▶ **Exercise**: Exactly as written, copy every line from the one containing "- Change the" through the end of the records, with the pictures left out.

▶ **Data for this exercise**:
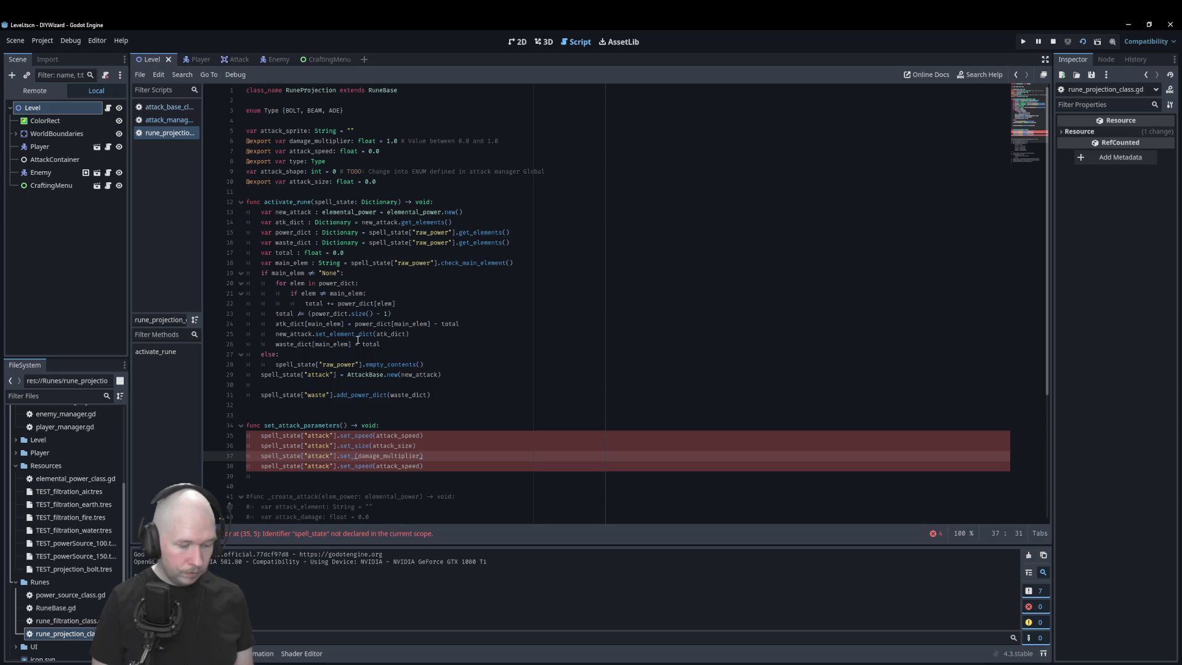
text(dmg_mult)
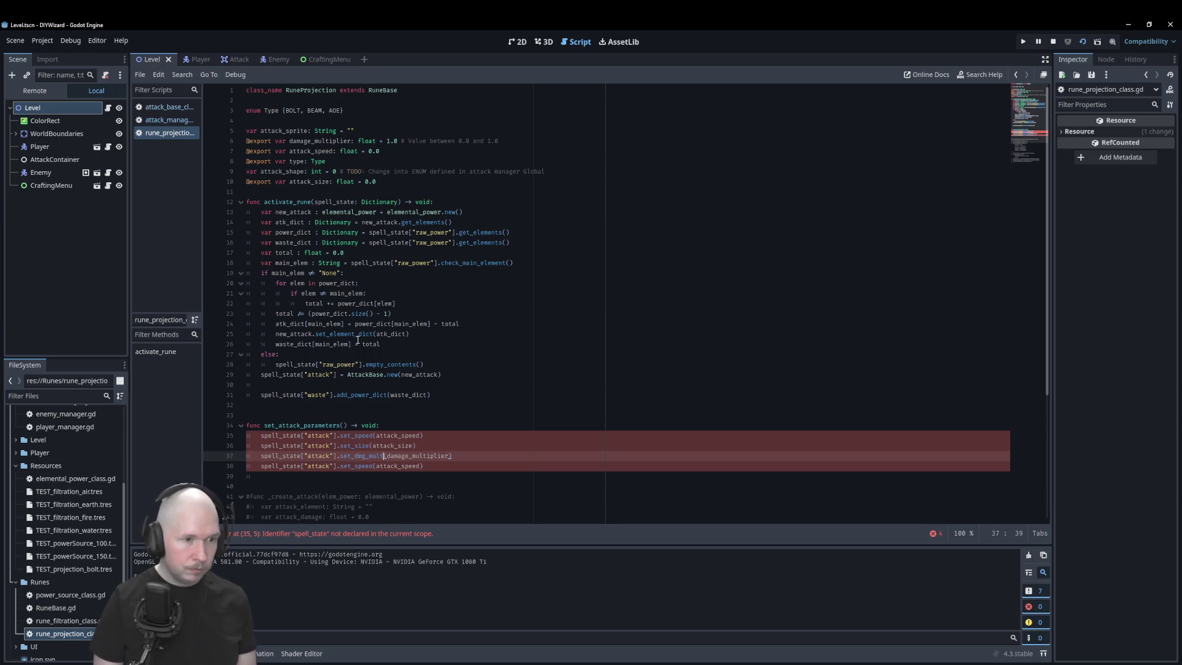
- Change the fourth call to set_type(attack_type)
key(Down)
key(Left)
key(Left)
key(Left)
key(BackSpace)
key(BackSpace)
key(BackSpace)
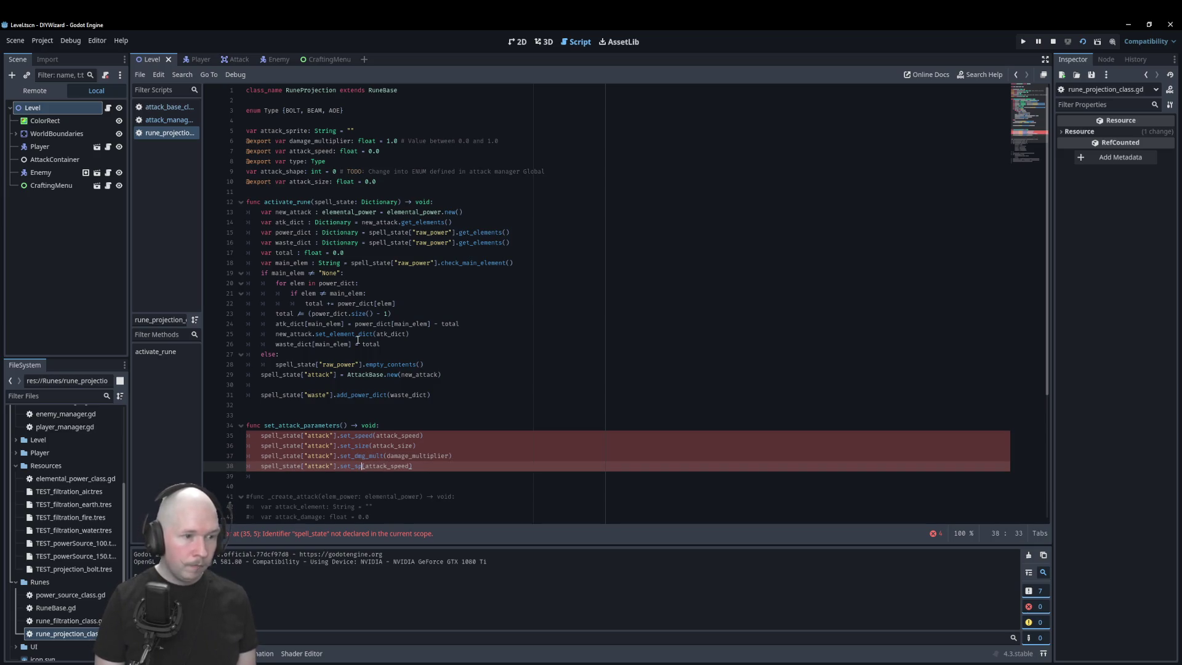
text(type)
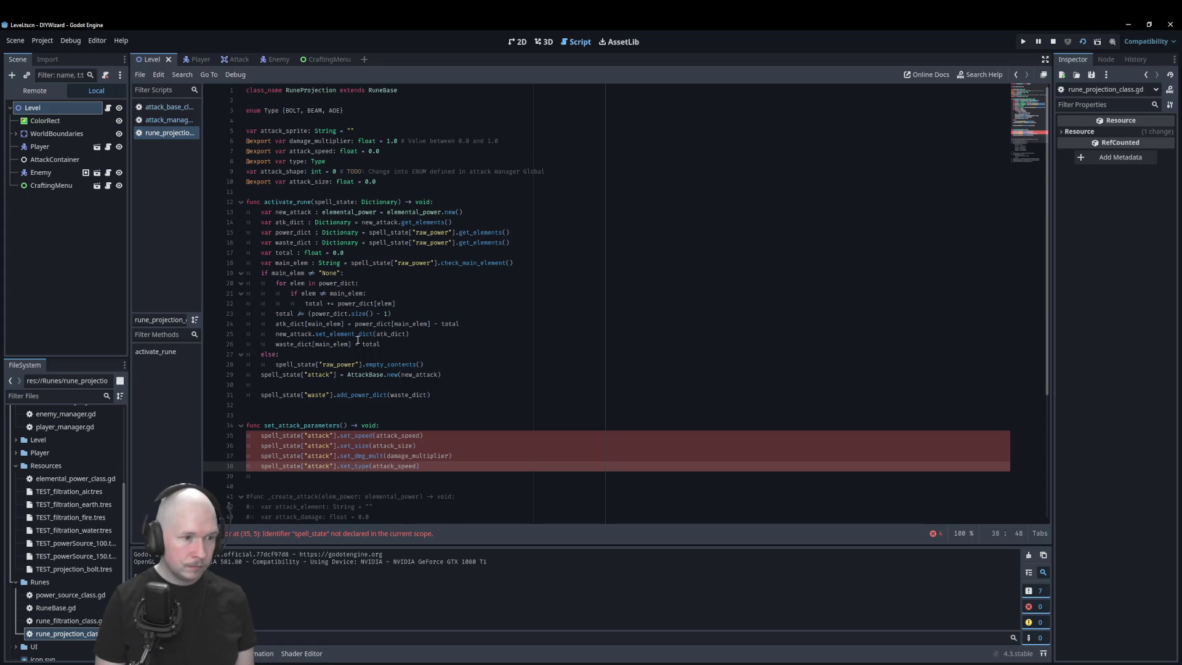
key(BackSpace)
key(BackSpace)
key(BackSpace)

▶ **Response to the task**:
- Change the fourth call to set_type(attack_type)
key(Down)
key(Left)
key(Left)
key(Left)
key(BackSpace)
key(BackSpace)
key(BackSpace)
text(type)
key(BackSpace)
key(BackSpace)
key(BackSpace)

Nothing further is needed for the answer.